### READING PASSAGE:
Friday, 1 May 2026

Motorcycle Spotting in Seoul

As a motorcyclist I tend to see motorcycles wherever I go. When some people go on holiday they see people, or restaurants, or pre-Worboys traffic signs, but I see motorcycles. It's a lot like having a gaydar, but with motorcycles.
 
See, some men can look at another man and tell instinctively whether that man has a thing for other men. There are subtle clues. Does that man often dress up in a leather outfit? Does he possess a variety of chains and padlocks? Does he own a motorcycle? Whereas I can look at a two-wheeled vehicle and tell whether it's a motorcyle or not. As far as most people are concerned the Honda Super Cub pictured above is a moped, but that's wrong. It's actually a motorcycle. Specifically an underbone motorcycle.
 
Why is it a motorcycle? Well, mopeds have pedals, and the Super Cub doesn't, so it's not a moped. It's not a scooter, either, because it has a chain, and a gearbox, and footpegs. The gearbox has an automatic clutch, but it's still a gearbox. And the Super Cub is powered by an internal combustion motor, so it's not a bicycle or an e-bike. Ergo it's a motorcycle.

### AIM OF THE TASK:
From the post on motorcycle spotting in Seoul, pull out word for word the part that opens with "Friday, 1 May" and closes with "but with motorcycles.".

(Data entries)
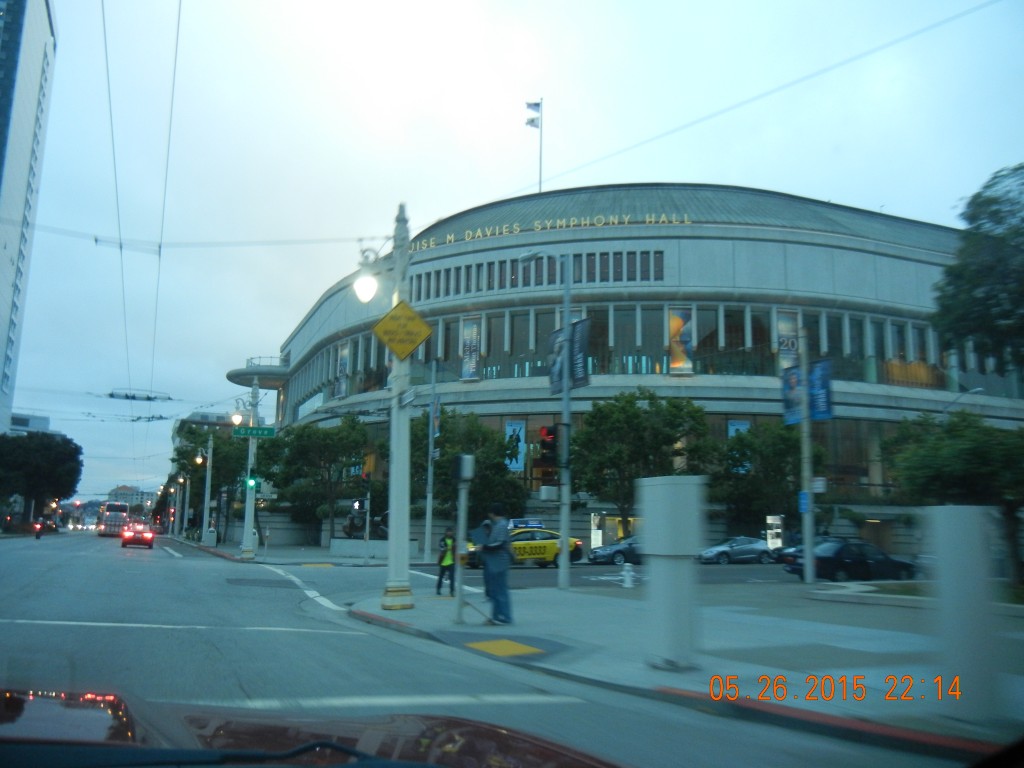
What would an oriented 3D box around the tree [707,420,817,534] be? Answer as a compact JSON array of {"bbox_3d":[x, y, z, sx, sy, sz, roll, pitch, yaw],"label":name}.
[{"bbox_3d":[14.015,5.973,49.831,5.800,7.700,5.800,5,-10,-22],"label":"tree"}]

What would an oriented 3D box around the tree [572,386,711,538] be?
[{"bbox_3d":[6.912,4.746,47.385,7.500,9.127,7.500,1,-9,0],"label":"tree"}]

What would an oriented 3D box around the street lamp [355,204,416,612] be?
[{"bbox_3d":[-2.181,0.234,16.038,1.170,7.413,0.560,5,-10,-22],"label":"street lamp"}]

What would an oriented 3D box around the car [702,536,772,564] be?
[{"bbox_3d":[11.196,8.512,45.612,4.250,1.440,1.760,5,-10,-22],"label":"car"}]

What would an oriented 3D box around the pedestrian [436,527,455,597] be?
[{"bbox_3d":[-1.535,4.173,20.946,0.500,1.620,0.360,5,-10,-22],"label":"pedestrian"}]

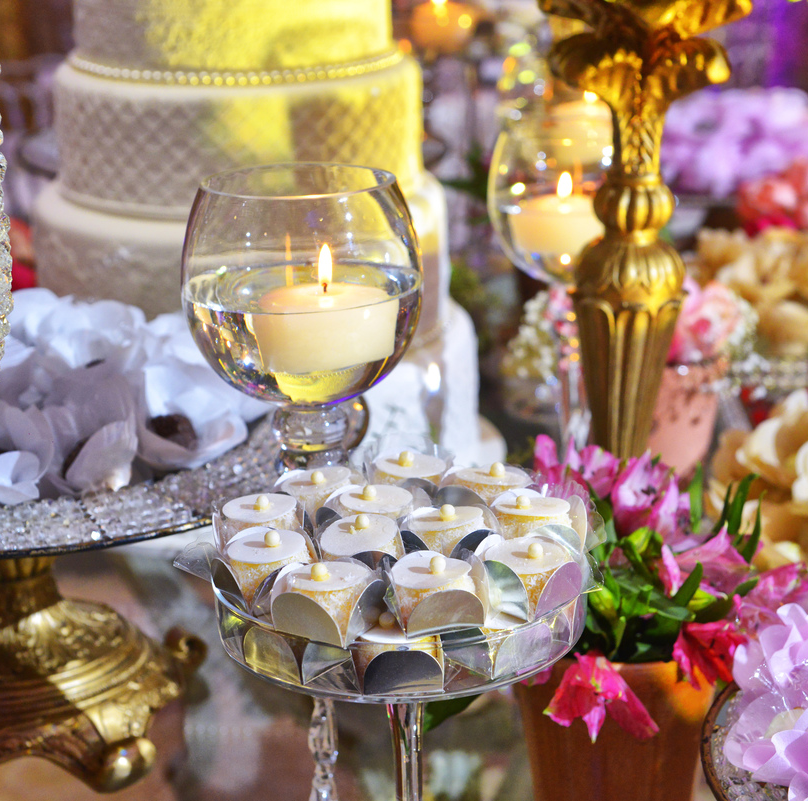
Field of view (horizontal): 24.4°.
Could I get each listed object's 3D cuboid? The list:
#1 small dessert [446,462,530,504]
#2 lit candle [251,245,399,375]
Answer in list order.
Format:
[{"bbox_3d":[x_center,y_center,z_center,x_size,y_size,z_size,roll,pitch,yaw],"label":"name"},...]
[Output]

### WRITTEN SOLUTION:
Friday, 1 May 2026

Motorcycle Spotting in Seoul

As a motorcyclist I tend to see motorcycles wherever I go. When some people go on holiday they see people, or restaurants, or pre-Worboys traffic signs, but I see motorcycles. It's a lot like having a gaydar, but with motorcycles.